Wednesday, January 06, 2016

*Murder, My Sweet Or Is It Murder My Sweet- "Dial M For Murder"-A Film Review

Click on the headline to link to a "YouTube" film clip of the movie trailer for "Dial M For Murder".

DVD Review

Dial M For Murder, directed by Sir Alfred Hitchcock, starring Ray Milland and Grace Kelly, 1956.


At one time the great mystery movie director, Sir Alfred Hitchcock, was one of my favorite directors. Not that I was ever a big fan of the whodunit, “puzzle it out”, Agatha Christie-influenced part of the genre that he tended to use in his film work. I was always more of a Raymond Chandler/ Phillip Marlowe swaggering detective “chasing after windmills” mystery guy. But visually, most of Alfred Hitchcock’s work always left me gasping for breath until the end, even in those productions like the one under review here, “Dial M For Murder", where the murder plot is laid out for you in advance and all you have to do is figure the key to the slip up that will bring the villain low.

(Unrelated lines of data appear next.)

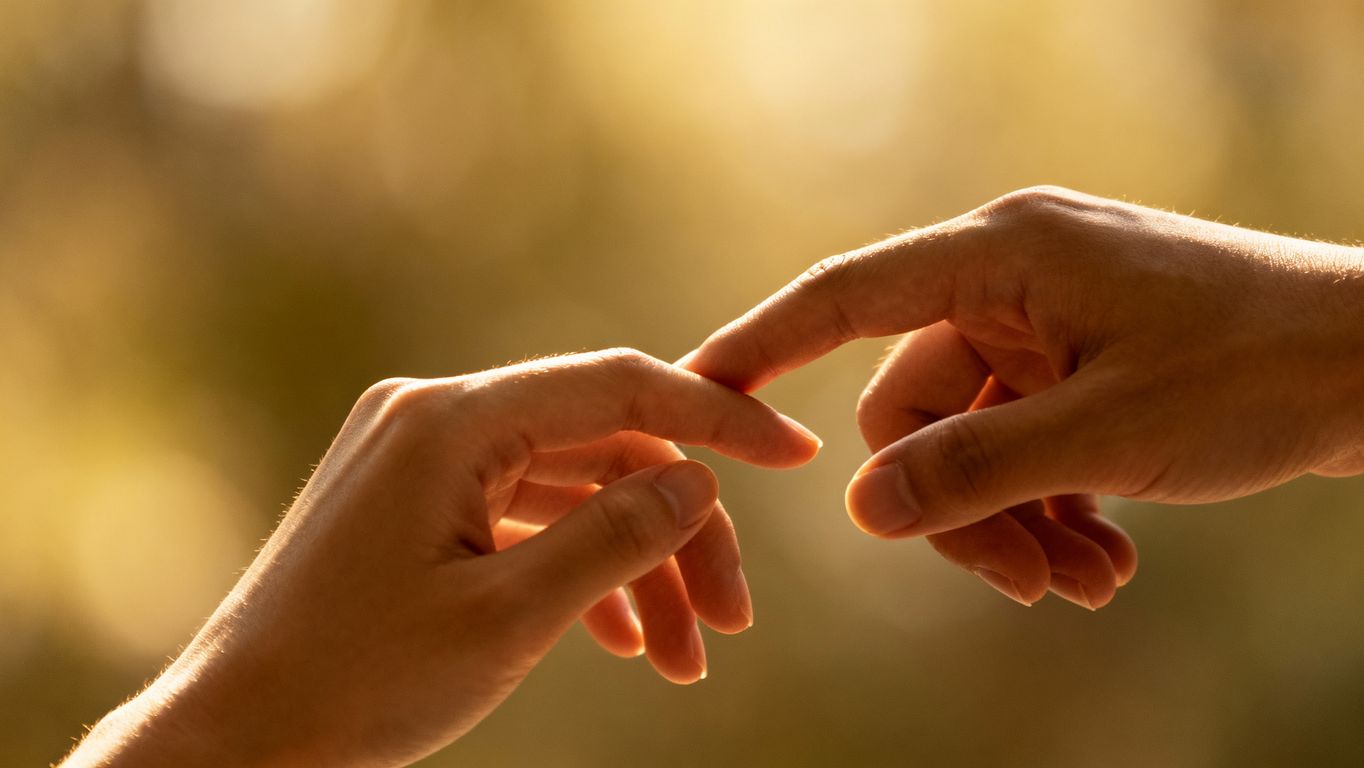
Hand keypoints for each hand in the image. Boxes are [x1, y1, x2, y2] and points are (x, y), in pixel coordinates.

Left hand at [64, 349, 819, 767]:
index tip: (796, 452)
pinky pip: (526, 516)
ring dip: (637, 566)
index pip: (617, 388)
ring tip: (687, 658)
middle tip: (733, 620)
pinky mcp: (419, 500)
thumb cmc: (358, 683)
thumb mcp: (507, 618)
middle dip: (679, 533)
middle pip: (604, 449)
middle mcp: (437, 416)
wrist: (237, 740)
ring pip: (573, 490)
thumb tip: (698, 482)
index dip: (718, 418)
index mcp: (451, 420)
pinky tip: (627, 641)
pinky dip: (581, 570)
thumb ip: (613, 540)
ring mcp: (424, 456)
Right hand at [685, 186, 1363, 608]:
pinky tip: (1104, 562)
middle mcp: (1014, 279)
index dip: (761, 343)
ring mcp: (1050, 323)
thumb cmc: (1260, 372)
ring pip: (971, 439)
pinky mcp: (1084, 362)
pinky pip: (1023, 440)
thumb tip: (859, 512)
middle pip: (916, 406)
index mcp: (1004, 255)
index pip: (846, 295)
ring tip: (1085, 587)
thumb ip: (975, 470)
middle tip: (1027, 587)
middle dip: (958, 507)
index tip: (694, 389)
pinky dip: (1049, 505)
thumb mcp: (1107, 435)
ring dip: (1013, 521)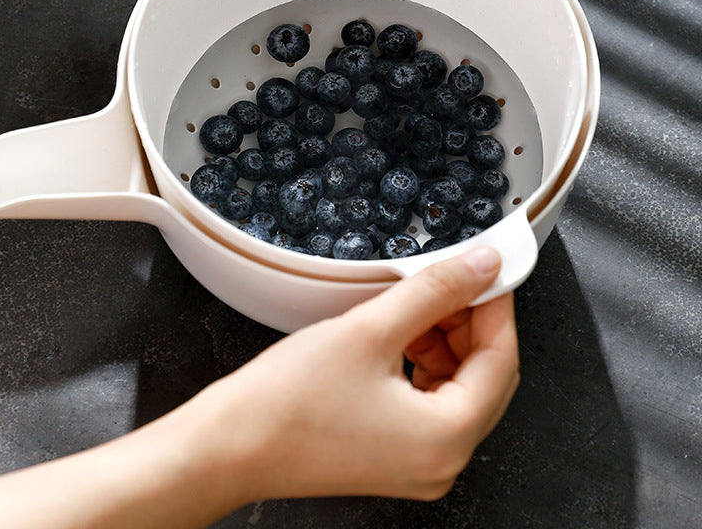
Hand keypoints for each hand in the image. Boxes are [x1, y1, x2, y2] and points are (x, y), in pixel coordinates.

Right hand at [192, 246, 519, 503]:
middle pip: (483, 376)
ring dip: (445, 338)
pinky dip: (424, 361)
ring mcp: (418, 463)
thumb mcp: (371, 329)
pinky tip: (402, 332)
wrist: (231, 444)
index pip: (500, 359)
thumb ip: (434, 292)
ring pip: (457, 386)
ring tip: (417, 302)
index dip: (496, 305)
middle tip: (452, 278)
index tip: (488, 269)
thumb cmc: (288, 402)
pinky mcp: (394, 455)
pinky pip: (429, 401)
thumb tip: (480, 268)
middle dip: (469, 321)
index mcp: (446, 439)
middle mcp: (441, 461)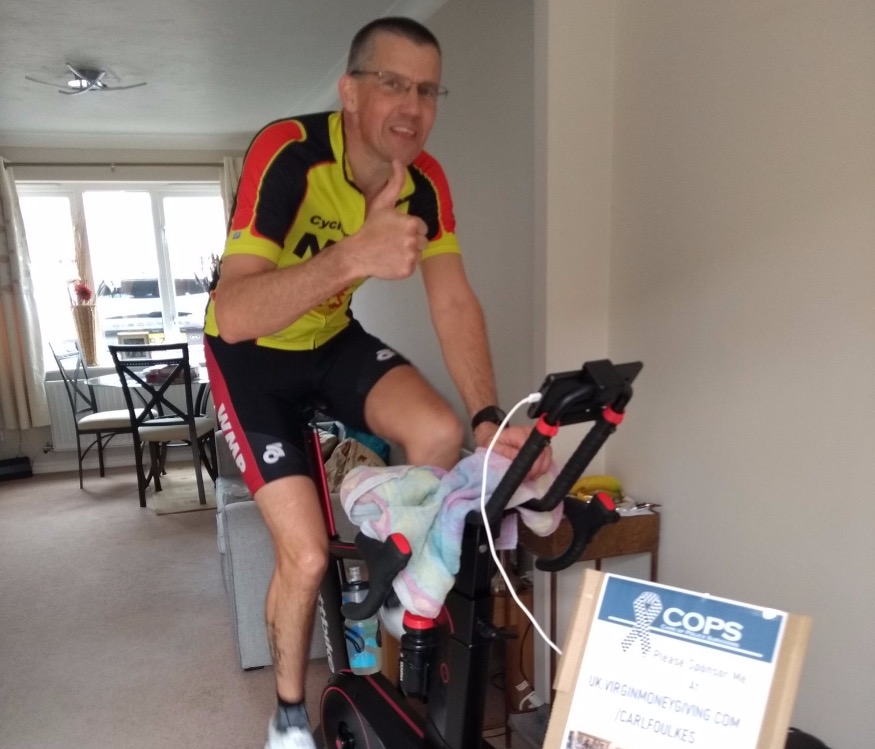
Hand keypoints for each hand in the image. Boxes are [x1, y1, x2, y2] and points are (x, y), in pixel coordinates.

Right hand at [349, 160, 427, 279]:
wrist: (357, 253)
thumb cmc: (370, 227)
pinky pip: (412, 266)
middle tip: (393, 241)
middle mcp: (414, 239)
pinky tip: (391, 260)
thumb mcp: (382, 202)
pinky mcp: (407, 270)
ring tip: (392, 251)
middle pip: (422, 242)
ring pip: (418, 254)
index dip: (410, 229)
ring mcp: (411, 256)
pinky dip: (404, 265)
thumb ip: (395, 182)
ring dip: (408, 253)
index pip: (421, 227)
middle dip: (411, 241)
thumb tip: (398, 160)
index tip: (395, 231)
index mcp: (412, 223)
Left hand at [473, 422, 553, 479]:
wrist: (495, 437)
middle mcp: (532, 434)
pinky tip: (532, 473)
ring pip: (547, 457)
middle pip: (544, 453)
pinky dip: (541, 468)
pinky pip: (546, 459)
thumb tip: (518, 461)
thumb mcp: (494, 447)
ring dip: (540, 469)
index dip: (532, 464)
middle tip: (527, 478)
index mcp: (520, 433)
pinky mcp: (541, 446)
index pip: (533, 448)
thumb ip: (506, 452)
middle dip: (537, 469)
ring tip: (529, 477)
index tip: (526, 475)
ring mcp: (538, 440)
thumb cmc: (494, 442)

The villain in this case is ne’er do well, man about town Ray, Milland who finds out, mistakenly, that his meal ticket trophy wife, Grace Kelly, is in love with another man. Well, to keep the gravy train going the suave Mr. Milland will do anything, literally anything, to keep his status intact. Naturally he decides, smart guy that he is, to commit the perfect murder, the murder of said beautiful wife. And the plot moves on from there, I need not tell more.

Except this. Why on this good, green earth would anyone other a stone crazy, craven maniac want to touch even one hair on the lovely Grace Kelly’s head? Whatever benighted justice falls on the head of this villainous sort is too good for them. And that is what this film really boils done to (other that the ordinary, every day propositions that “crime does not pay” and that there are no “perfect” crimes) for me. Now in this film Grace Kelly is not as fetching as in other Hitchcock vehicles like “Rear Window” and “To Catch A Thief” but I will not quibble over her stage presence on this one. I would just note here, as I have in reviewing other works in which Ms. Kelly starred, that according to the gossip her real life husband, Prince Rainer, a man not given to open displays of sentiment, wept openly at her death. And now I know why.